To confirm that the derived variable is present in the file ensemble datastore, read it from the first and second ensemble members. To do so, reset the ensemble again, and add the new variable to the selected variables. In practice, after you have computed derived values, it can be useful to read only those values without rereading the unprocessed data, which can take significant space in memory. For this example, read selected variables that include the new variable, gsMean, but do not include the unprocessed data, gs.

reset(fensemble)
fensemble.SelectedVariables = ["label";"load";"gsMean"];
data1 = read(fensemble)
data1=1×3 table
     label      load     gsMean 
    ________    ____    ________

    "Faulty"     0      -0.22648

data2 = read(fensemble)
data2=1×3 table
     label      load     gsMean 
    ________    ____    ________

    "Faulty"     50     -0.22937

To read data from multiple ensemble members in one call to the read command, use the ReadSize property of an ensemble datastore. This example uses simulationEnsembleDatastore, but you can use the same technique for fileEnsembleDatastore.

Use the following code to create a simulationEnsembleDatastore object using data previously generated by running a Simulink model at a various fault values (see generateSimulationEnsemble). The ensemble includes simulation data for five different values of a model parameter, ToothFaultGain. (Because of the volume of data, the unzip operation might take a minute or two.) Specify some of the data variables to read.

unzip simEnsData.zip  % extract compressed files
ensemble = simulationEnsembleDatastore(pwd,'logsout');
ensemble.SelectedVariables = ["Vibration";"SimulationInput"];

By default, calling read on this ensemble datastore returns a single-row table containing the values of the Vibration and SimulationInput variables for the first ensemble member. Change the ReadSize property to read three members at once.

Problem set —
• A. In the ensemble datastore text, which property lets one call to read return data from several ensemble members?
• B. Convert the chart records below into a JSON list of strings, one string per line, without the blank lines. Leave out the pictures.

Excerpted data —

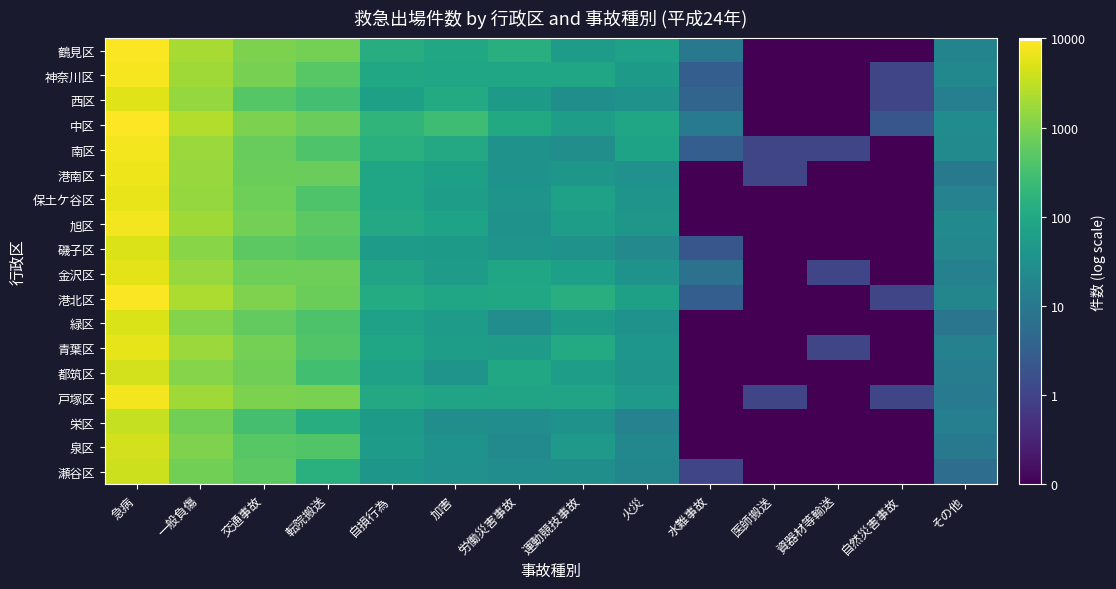

Which series has the largest total across all categories?

中区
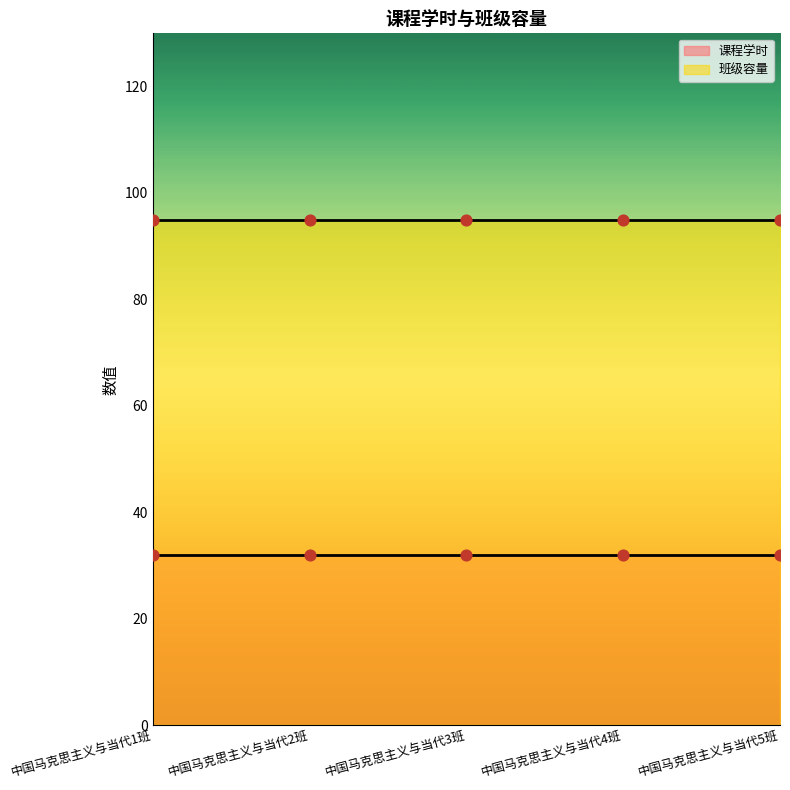

Which series contains the lowest Y value?

课程学时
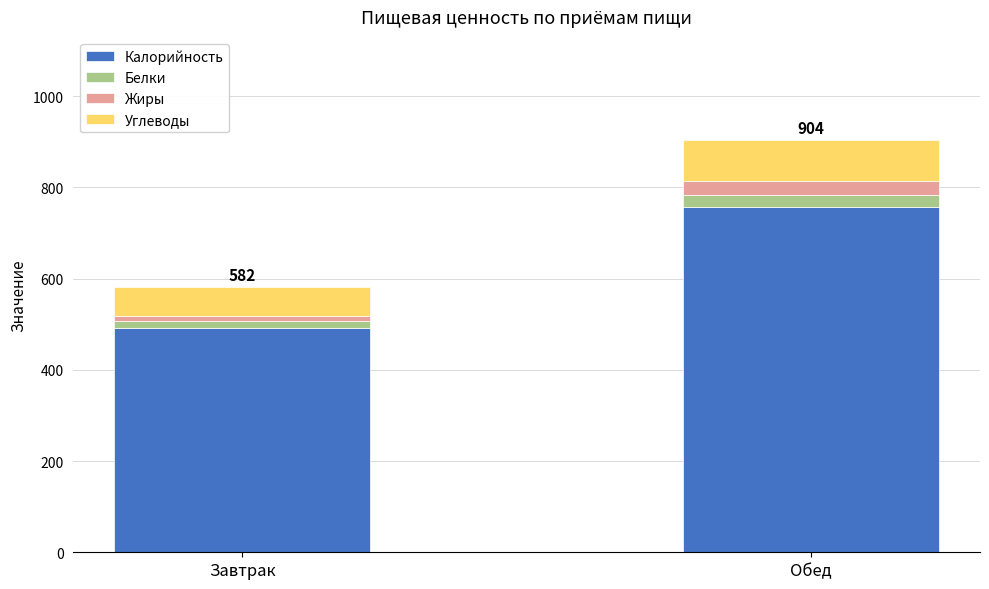

Is it true that Калорийность equals 492 at Завтрак?

True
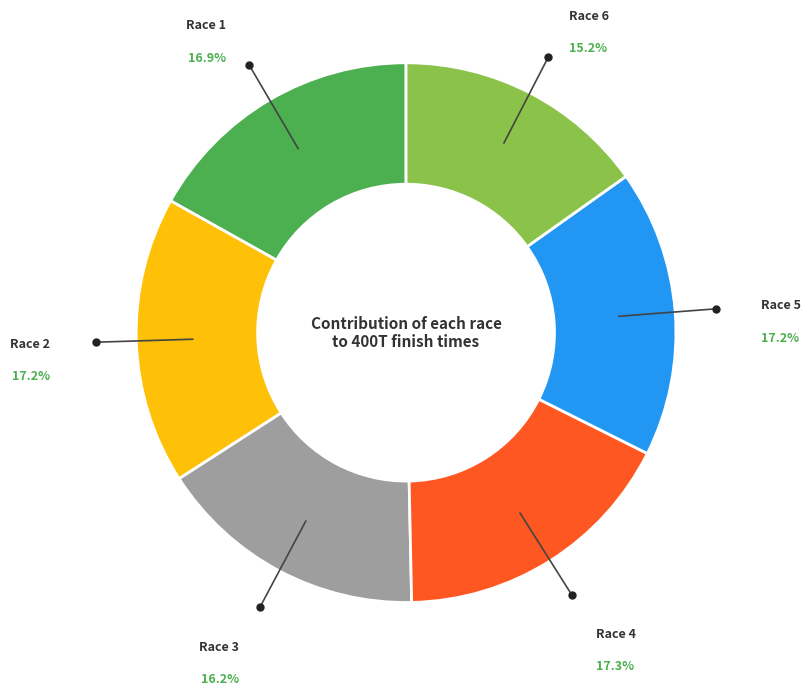

Is there any slice that represents more than half of the pie?

No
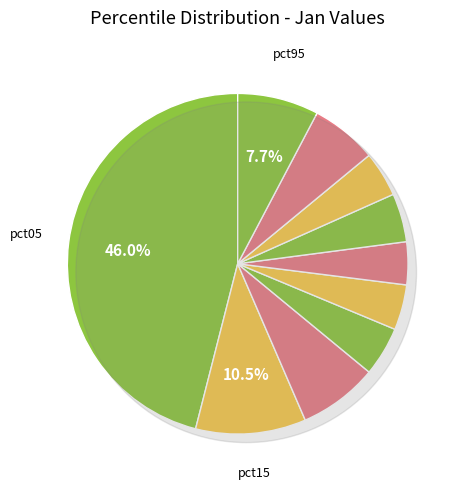

Which category has the smallest portion of the pie?

pct55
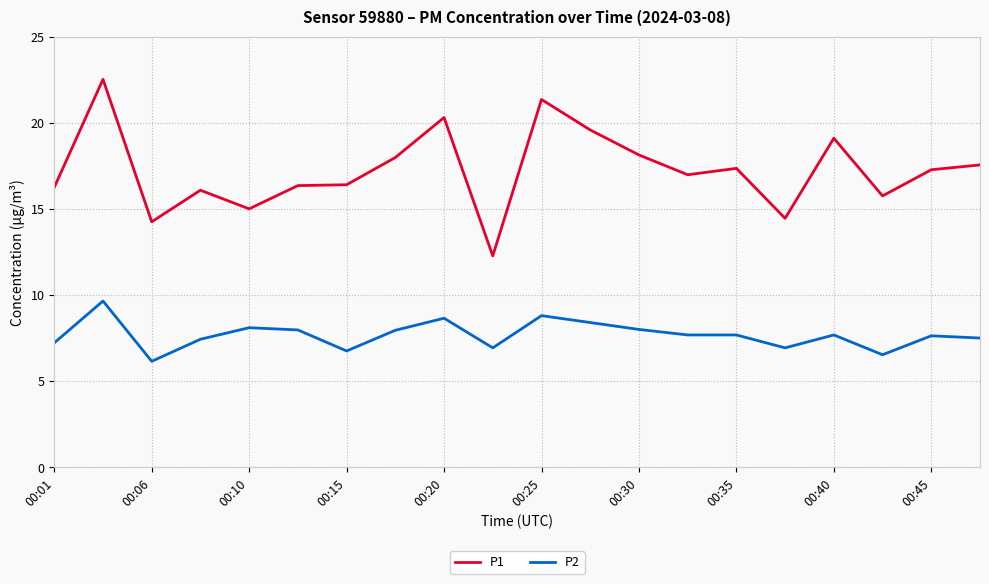

What is the difference between the maximum and minimum values in the P2 series?

3.5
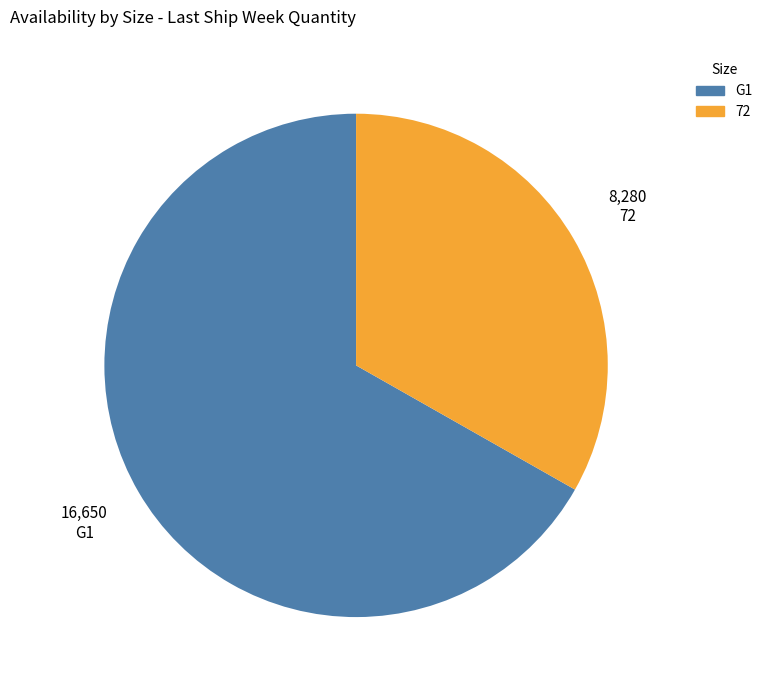

The 72 slice represents 27% of the pie. True or false?

False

Answers by item number —
• A. The ReadSize property.

• B.
[
  "Which series has the largest total across all categories?",
  "中区",
  "Which series contains the lowest Y value?",
  "课程学时",
  "Is it true that Калорийность equals 492 at Завтрак?",
  "True",
  "Is there any slice that represents more than half of the pie?",
  "No",
  "Which category has the smallest portion of the pie?",
  "pct55",
  "What is the difference between the maximum and minimum values in the P2 series?",
  "3.5",
  "The 72 slice represents 27% of the pie. True or false?",
  "False"
]